TimestepEmbedSequential emb传入层

TimestepEmbedSequential作用就是对TimestepBlock的子类输入x之外，多传入一个emb

class TimestepEmbedSequential(nn.Sequential, TimestepBlock):
    """
    A sequential module that passes timestep embeddings to the children that
    support it as an extra input.
    """

    def forward(self, x, emb):
        for layer in self:
            if isinstance(layer, TimestepBlock):
                x = layer(x, emb)
            else:
                x = layer(x)
        return x

那么有哪些TimestepBlock的子类呢，只有一个ResBlock类是继承了TimestepBlock，也就是说只有ResBlock才用传入emb，像在上采样和下采样就不用emb了

Downsample 下采样层

下采样层，直接调用了self.op，self.op有卷积的下采样，和直接平均池化的下采样，2d图像中stride=2（3d的stride=（1，2，2）），stride=2作用是对图像空间h,w=1/2h, 1/2w，长和宽减少一半

class Downsample(nn.Module):
    """

■ 理解检测 ■
(a) 请逐字抄录所供文本中从“TimestepEmbedSequential emb传入层”开始、到“an extra input.”结束的部分。
(b) 请从讲解TimestepEmbedSequential与Downsample层代码的这段文本停止之处接着往下写。

■ 所供资料 ■
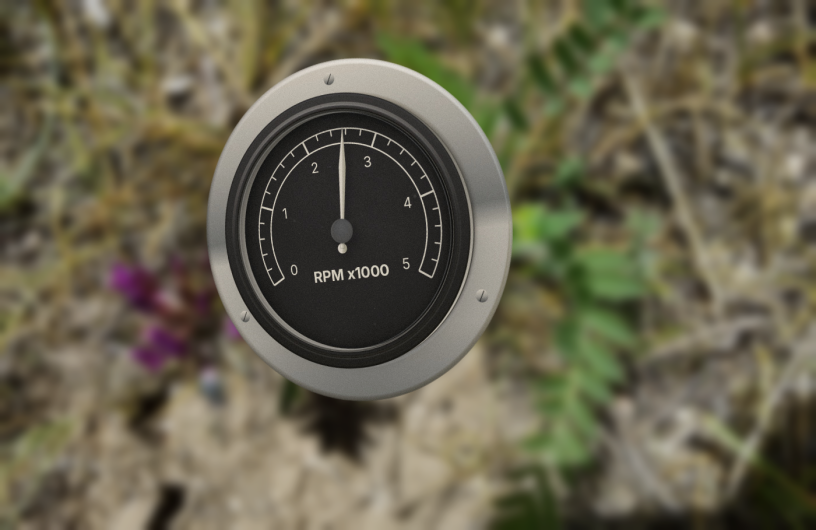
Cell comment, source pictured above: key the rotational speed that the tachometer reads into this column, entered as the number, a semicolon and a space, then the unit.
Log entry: 2600; rpm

■ 作答结果 ■
(a)
TimestepEmbedSequential emb传入层

TimestepEmbedSequential作用就是对TimestepBlock的子类输入x之外，多传入一个emb

class TimestepEmbedSequential(nn.Sequential, TimestepBlock):
    """
    A sequential module that passes timestep embeddings to the children that
    support it as an extra input.

(b)
    A downsampling layer with an optional convolution.

    :param channels: channels in the inputs and outputs.
    :param use_conv: a bool determining if a convolution is applied.
    :param dims: determines if the signal is 1D, 2D, or 3D. If 3D, then
                 downsampling occurs in the inner-two dimensions.
    """

    def __init__(self, channels, use_conv, dims=2):
        super().__init__()
        self.channels = channels
        self.use_conv = use_conv
        self.dims = dims
        stride = 2 if dims != 3 else (1, 2, 2)
        if use_conv:
            self.op = conv_nd(dims, channels, channels, 3, stride=stride, padding=1)
        else:
            self.op = avg_pool_nd(stride)

    def forward(self, x):
        assert x.shape[1] == self.channels
        return self.op(x)

Upsample 上采样层

用临近插值interpolate扩大自己空间h,w两倍，如果要卷积，再做一个通道数不变的上卷积

class Upsample(nn.Module):
    """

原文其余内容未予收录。